A la fin de cette lettre humoristique, la perspicacité de Catherine se trouve en défaut [248]. C'est sans doute parce qu'elle croit l'armée des princes capable de vaincre et la victoire trop facile, qu'elle se dispense de tenir ses promesses et fait des jeux de mots sur les ambassadeurs. Esterhazy «qu'elle traitait sans cérémonie» (elle pourrait ajouter: «qu'elle comblait de présents comme un simple favori»), Esterhazy, jusqu'au bout, avait gardé accès près d'elle. Bombelles, malgré le luxe éphémère dont il a cru devoir s'entourer, n'a jamais été considéré que comme un voyageur de haute marque et non un ambassadeur. Il a fallu la finesse d'Esterhazy, l'influence directe du prince de Nassau et l'appui indirect de Fersen pour rendre supportables à Bombelles ces quelques mois d'épreuves.

A la fin d'août, il comprend que sa mission est terminée et qu'il n'obtiendra rien de plus que des promesses d'argent. Ce à quoi consentira Catherine plus tard, après la défaite de Brunswick à Valmy [249], après la visite du comte d'Artois à Saint-Pétersbourg, ce ne sera jamais que des secours pécuniaires; elle n'enverra pas les hommes qu'on lui demande.
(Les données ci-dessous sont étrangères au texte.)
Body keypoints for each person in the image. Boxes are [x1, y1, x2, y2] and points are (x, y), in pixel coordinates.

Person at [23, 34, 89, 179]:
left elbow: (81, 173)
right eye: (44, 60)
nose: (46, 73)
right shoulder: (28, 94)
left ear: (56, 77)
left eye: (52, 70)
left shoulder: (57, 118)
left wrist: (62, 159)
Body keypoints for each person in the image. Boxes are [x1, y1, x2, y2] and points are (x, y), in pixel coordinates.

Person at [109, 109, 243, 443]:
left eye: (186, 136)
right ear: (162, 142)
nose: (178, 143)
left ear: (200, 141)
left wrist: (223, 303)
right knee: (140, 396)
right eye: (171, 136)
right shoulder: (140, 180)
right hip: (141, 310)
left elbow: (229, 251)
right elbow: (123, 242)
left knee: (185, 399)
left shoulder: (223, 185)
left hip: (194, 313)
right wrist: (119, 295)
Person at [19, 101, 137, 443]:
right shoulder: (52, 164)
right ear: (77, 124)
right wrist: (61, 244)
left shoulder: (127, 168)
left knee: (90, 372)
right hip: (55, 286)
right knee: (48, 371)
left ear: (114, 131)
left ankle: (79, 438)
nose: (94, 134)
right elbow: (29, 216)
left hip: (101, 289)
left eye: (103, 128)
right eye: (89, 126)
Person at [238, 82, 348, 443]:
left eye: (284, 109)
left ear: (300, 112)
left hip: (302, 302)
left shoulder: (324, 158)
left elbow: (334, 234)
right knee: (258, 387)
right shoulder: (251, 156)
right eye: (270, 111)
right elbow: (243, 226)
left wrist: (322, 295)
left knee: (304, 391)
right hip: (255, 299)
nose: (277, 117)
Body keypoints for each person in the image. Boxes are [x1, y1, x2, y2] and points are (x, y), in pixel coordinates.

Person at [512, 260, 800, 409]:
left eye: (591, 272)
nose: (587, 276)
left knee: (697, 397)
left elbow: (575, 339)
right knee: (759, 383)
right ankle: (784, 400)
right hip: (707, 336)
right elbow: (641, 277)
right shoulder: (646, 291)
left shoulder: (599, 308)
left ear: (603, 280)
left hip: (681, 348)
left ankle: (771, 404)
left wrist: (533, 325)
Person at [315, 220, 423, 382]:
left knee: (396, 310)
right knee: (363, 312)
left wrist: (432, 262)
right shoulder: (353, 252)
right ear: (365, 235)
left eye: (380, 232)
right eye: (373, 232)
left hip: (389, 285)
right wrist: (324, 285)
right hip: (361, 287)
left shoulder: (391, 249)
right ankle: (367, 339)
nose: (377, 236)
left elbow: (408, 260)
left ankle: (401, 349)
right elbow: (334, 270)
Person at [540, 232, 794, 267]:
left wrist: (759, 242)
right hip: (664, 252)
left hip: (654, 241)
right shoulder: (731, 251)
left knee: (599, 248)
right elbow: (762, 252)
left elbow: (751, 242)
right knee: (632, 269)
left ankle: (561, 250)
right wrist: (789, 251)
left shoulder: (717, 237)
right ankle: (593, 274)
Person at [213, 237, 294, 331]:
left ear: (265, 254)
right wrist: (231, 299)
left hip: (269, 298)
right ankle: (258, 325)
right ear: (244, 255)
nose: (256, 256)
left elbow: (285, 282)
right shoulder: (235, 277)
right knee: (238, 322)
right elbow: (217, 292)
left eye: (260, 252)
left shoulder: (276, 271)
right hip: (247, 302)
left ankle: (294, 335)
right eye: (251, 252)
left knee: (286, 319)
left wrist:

Elle dira bien: «Nous ne devons pas abandonner, comme victime à des barbares, un roi malheureux», et: «l'affaiblissement du pouvoir monarchique en France expose au danger toutes les autres monarchies», et encore: «Il est temps d'agir et de prendre les armes pour effrayer ces enragés... Le respect du rang convie, la religion ordonne, l'humanité appelle, et, avec elle, les droits précieux et sacrés de l'Europe l'exigent»... Mais ce ne sont là que de belles paroles, et son intervention se bornera à des conseils et aux quelques centaines de mille francs qu'elle a à ajouter aux premiers dons [250]. Son ardeur, ses forces et son trésor sont réservés à la Pologne dont elle prépare les derniers partages [251].